◆ What this task involves
Read the data and repeat all of it exactly.

[[ Dataset content, beginning ]]

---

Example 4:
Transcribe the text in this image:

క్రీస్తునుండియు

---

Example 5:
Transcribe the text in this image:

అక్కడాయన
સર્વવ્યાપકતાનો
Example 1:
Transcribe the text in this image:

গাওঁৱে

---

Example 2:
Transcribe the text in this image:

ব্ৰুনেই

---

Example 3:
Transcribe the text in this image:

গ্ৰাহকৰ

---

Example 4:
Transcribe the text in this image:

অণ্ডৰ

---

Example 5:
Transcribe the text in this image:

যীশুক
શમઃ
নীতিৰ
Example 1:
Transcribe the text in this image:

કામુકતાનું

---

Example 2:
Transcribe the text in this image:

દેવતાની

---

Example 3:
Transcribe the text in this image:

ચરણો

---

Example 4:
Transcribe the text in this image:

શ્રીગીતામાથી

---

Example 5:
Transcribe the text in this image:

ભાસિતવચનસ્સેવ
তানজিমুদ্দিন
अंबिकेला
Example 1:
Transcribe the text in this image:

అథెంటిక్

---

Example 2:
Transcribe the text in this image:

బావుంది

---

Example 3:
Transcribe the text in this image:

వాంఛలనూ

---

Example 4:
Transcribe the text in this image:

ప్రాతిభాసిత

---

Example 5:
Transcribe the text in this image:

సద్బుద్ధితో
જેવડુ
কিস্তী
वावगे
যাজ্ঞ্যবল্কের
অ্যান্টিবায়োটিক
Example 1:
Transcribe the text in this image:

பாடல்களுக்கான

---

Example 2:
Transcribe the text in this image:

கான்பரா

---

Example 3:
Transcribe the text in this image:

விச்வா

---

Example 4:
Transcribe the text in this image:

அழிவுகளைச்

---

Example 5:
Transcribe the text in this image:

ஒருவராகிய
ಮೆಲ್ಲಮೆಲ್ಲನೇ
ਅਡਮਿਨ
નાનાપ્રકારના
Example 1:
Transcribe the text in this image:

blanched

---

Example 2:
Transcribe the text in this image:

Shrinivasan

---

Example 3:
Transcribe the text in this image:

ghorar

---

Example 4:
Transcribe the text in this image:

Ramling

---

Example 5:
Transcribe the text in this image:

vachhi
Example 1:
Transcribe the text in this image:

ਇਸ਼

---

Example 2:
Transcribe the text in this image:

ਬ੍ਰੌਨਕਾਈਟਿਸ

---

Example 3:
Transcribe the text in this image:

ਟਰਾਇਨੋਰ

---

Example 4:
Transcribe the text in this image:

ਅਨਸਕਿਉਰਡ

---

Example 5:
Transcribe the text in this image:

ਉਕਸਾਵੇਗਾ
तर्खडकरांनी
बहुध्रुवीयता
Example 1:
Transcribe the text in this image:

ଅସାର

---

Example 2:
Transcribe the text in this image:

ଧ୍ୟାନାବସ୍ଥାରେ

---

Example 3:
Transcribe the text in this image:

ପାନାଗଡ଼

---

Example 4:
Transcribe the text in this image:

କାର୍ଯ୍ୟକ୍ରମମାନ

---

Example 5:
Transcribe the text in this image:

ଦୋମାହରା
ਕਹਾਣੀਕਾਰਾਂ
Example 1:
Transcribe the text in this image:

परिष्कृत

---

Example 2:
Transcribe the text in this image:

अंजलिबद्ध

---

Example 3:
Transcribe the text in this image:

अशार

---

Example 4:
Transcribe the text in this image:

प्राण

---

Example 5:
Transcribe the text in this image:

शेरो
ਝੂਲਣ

[[ Dataset content, end ]]

◆ Response below
---

Example 4:
Transcribe the text in this image:

క్రీస్తునుండియు

---

Example 5:
Transcribe the text in this image:

అక్కడాయన
સર્વવ્યાપકતાનો
Example 1:
Transcribe the text in this image:

গাওঁৱে

---

Example 2:
Transcribe the text in this image:

ব্ৰুনেই

---

Example 3:
Transcribe the text in this image:

গ্ৰাহকৰ

---

Example 4:
Transcribe the text in this image:

অণ্ডৰ

---

Example 5:
Transcribe the text in this image:

যীশুক
શમઃ
নীতিৰ
Example 1:
Transcribe the text in this image:

કામુકતાનું

---

Example 2:
Transcribe the text in this image:

દેવતાની

---

Example 3:
Transcribe the text in this image:

ચરણો

---

Example 4:
Transcribe the text in this image:

શ્રીગીતામાથી

---

Example 5:
Transcribe the text in this image:

ભાસિતવચનસ્સેવ
তানজিমুদ্দিন
अंबिकेला
Example 1:
Transcribe the text in this image:

అథెంటిక్

---

Example 2:
Transcribe the text in this image:

బావుంది

---

Example 3:
Transcribe the text in this image:

వాంఛలనూ

---

Example 4:
Transcribe the text in this image:

ప్రాతిభాసిత

---

Example 5:
Transcribe the text in this image:

సద్బుద్ధితో
જેવડુ
কিস্তী
वावगे
যাজ্ঞ্যবল্কের
অ্যান্টিবায়োটিক
Example 1:
Transcribe the text in this image:

பாடல்களுக்கான

---

Example 2:
Transcribe the text in this image:

கான்பரா

---

Example 3:
Transcribe the text in this image:

விச்வா

---

Example 4:
Transcribe the text in this image:

அழிவுகளைச்

---

Example 5:
Transcribe the text in this image:

ஒருவராகிய
ಮೆಲ್ಲಮೆಲ್ಲನೇ
ਅਡਮਿਨ
નાનાપ્રકારના
Example 1:
Transcribe the text in this image:

blanched

---

Example 2:
Transcribe the text in this image:

Shrinivasan

---

Example 3:
Transcribe the text in this image:

ghorar

---

Example 4:
Transcribe the text in this image:

Ramling

---

Example 5:
Transcribe the text in this image:

vachhi
Example 1:
Transcribe the text in this image:

ਇਸ਼

---

Example 2:
Transcribe the text in this image:

ਬ੍ਰੌਨਕਾਈਟਿਸ

---

Example 3:
Transcribe the text in this image:

ਟਰਾਇਨੋਰ

---

Example 4:
Transcribe the text in this image:

ਅਨਸਕਿਉਰਡ

---

Example 5:
Transcribe the text in this image:

ਉਕਸਾਵੇਗਾ
तर्खडकरांनी
बहुध्रुवीयता
Example 1:
Transcribe the text in this image:

ଅସାର

---

Example 2:
Transcribe the text in this image:

ଧ୍ୟାନାବସ୍ଥାରେ

---

Example 3:
Transcribe the text in this image:

ପାନାଗଡ଼

---

Example 4:
Transcribe the text in this image:

କାର୍ଯ୍ୟକ୍ରମମାନ

---

Example 5:
Transcribe the text in this image:

ଦୋମାହରା
ਕਹਾਣੀਕਾਰਾਂ
Example 1:
Transcribe the text in this image:

परिष्कृत

---

Example 2:
Transcribe the text in this image:

अंजलिबद्ध

---

Example 3:
Transcribe the text in this image:

अशार

---

Example 4:
Transcribe the text in this image:

प्राण

---

Example 5:
Transcribe the text in this image:

शेरो
ਝੂਲਣ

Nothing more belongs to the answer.